- Directed by: Luigi Scattini
- Screenplay by: Leo Chiosso Gustavo Palazio
- Starring: Zeudi Araya Luc Merenda
- Cinematography: Antonio Borghesi
- Edited by: Luigi Scattini
- Music by: Piero Umiliani
- Release date: 1972;
- Language: Italian

= The Off-Road Girl =

1973 film by Luigi Scattini

The Off-Road Girl (La ragazza fuoristrada, also spelled La ragazza fuori strada) is a 1973 Italian romantic drama film directed by Luigi Scattini.

== Plot ==
Giorgio Martini, an advertising journalist on a story in Egypt, falls in love with Maryam, a beautiful Nubian girl.
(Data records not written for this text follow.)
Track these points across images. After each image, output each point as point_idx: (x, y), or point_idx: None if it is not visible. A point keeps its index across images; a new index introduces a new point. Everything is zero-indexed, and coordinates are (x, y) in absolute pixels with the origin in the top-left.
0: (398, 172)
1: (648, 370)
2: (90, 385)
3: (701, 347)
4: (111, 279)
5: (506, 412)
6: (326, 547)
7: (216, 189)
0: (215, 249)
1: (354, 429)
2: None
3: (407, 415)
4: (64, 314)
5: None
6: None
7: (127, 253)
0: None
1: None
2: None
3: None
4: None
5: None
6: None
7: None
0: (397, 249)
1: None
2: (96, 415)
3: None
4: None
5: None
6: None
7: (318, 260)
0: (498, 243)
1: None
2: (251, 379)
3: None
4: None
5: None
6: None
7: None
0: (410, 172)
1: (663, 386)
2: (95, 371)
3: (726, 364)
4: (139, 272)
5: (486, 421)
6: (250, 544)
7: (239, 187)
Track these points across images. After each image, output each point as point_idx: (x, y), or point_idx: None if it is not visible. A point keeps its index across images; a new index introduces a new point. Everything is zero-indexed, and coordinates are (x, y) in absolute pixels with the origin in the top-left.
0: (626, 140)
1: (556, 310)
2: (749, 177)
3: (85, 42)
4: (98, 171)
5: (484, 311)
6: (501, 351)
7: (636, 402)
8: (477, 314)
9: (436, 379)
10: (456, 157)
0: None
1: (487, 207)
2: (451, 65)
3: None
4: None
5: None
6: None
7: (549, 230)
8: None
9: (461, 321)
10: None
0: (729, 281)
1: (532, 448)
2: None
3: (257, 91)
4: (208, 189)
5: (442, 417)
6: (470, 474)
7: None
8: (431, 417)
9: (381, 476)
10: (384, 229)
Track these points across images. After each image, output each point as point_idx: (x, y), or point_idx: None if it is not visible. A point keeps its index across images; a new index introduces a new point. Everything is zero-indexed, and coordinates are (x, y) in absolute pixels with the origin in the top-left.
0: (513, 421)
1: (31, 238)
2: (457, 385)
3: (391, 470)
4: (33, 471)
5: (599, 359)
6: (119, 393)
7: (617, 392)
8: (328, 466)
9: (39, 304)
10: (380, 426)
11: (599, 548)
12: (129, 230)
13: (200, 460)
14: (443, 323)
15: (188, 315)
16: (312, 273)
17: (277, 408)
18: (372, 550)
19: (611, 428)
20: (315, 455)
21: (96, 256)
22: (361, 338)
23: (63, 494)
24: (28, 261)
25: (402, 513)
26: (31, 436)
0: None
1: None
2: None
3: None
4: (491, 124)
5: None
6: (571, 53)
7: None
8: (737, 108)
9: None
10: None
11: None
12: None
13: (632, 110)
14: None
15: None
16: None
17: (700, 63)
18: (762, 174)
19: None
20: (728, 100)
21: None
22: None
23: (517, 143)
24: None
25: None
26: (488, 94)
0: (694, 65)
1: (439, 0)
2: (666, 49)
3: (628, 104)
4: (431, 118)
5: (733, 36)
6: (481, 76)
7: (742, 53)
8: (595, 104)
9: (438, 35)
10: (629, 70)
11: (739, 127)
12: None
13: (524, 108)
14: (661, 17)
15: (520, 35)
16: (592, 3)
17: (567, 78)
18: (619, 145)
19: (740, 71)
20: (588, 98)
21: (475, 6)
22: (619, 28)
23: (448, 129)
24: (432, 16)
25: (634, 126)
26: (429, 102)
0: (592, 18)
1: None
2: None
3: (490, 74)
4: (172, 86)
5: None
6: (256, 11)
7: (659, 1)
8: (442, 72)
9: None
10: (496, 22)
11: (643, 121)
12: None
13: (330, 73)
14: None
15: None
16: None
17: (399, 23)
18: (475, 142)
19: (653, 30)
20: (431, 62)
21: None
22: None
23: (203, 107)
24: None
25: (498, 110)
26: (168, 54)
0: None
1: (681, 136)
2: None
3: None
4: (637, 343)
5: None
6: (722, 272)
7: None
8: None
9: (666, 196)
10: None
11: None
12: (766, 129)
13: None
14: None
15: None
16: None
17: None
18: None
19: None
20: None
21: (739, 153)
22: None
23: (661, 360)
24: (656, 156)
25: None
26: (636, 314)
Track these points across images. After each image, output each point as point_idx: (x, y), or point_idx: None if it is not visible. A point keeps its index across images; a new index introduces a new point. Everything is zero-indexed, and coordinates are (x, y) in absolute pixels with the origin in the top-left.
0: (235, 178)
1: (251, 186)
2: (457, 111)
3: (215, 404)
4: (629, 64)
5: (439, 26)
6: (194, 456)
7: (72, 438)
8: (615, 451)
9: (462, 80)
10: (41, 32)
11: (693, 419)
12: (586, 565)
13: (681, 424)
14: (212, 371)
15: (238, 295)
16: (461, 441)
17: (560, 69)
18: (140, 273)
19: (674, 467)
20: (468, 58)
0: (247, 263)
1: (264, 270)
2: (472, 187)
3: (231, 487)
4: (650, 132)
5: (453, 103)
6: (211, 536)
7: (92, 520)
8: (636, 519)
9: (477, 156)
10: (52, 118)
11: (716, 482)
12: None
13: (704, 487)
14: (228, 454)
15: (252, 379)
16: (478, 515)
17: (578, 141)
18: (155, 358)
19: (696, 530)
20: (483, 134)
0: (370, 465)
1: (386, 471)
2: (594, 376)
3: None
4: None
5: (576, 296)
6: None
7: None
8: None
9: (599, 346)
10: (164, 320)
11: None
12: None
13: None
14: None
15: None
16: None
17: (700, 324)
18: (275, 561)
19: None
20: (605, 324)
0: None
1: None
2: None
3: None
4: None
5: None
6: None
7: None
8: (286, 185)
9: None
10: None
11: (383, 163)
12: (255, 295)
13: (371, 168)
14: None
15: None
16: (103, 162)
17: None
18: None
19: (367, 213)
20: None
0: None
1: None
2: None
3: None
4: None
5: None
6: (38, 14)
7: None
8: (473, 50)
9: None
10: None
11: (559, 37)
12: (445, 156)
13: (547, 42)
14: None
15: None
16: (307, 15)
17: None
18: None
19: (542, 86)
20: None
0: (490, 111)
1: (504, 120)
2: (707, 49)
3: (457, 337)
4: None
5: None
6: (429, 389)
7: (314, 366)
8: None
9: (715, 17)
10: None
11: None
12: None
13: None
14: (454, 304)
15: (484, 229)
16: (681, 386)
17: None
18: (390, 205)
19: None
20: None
He takes her with him to Ferrara, introduces her to his parents, and, despite their hesitation, marries her. Maryam's naiveté, spontaneity, and sincerity burst forth in this provincial town, clashing with a hypocritical, petty, and racist environment. She then falls victim to the cruel trickery of the journalist's former lover and a prank played by two rejected friends. Giorgio, believing that Maryam has betrayed him, begins to neglect her. After having an abortion, she abandons him and returns to her people.

== Cast ==

- Zeudi Araya as Maryam
- Luc Merenda as Giorgio Martini
- Martine Brochard as Mara
- Lucretia Love as Adriana Morganti
- Giacomo Rossi Stuart as Dr. Giulio Morganti
- Caterina Boratto as Silvia Marino
- Tony Kendall as Carlo Franzero
- Franco Ressel as Pino Bordoni
- Guido Alberti as Monsignor Vittorio Baudano

== Production ==
The film was a co-production between Filmarpa and P.A.C. It was mainly shot in Ravenna.

== Reception ==
Antonio Guastella from Nocturno praised the film for focusing on the topic of racism in the Italian society, a non-obvious choice for the time especially in Italian genre films, and described it as "a Danse Macabre of small-town atmospheres and moods, which, despite its stereotopical nature [...], is well crafted and delivered with enjoyable gusto". La Stampa film critic Achille Valdata noted: "Entrusted to an actress who is still immature, though very promising and full of an instinctive charge of sympathy, the drama does not always come across as thorough and persuasive. The corrupt provincial society is depicted too crudely, so that it becomes bogus, as well as the psychological transitions are, in general, rather approximate".

== Soundtrack ==
In his analysis of Piero Umiliani's film scores, Kristopher Spencer described Umiliani's score for this film as well as for other Zeudi Araya's vehicles La ragazza dalla pelle di luna and The Body, as "a satisfying mélange of funky grooves, sensual ballads, jazz - rock abstractions and fun-in-the-sun capypso ditties". Araya performs two songs of the soundtrack, "Oltre l'acqua del fiume" and "Maryam". The soundtrack also include an Ornella Vanoni cover version of Bruno Lauzi's "Ritornerai", which was later also used in Nanni Moretti's The Mass Is Ended.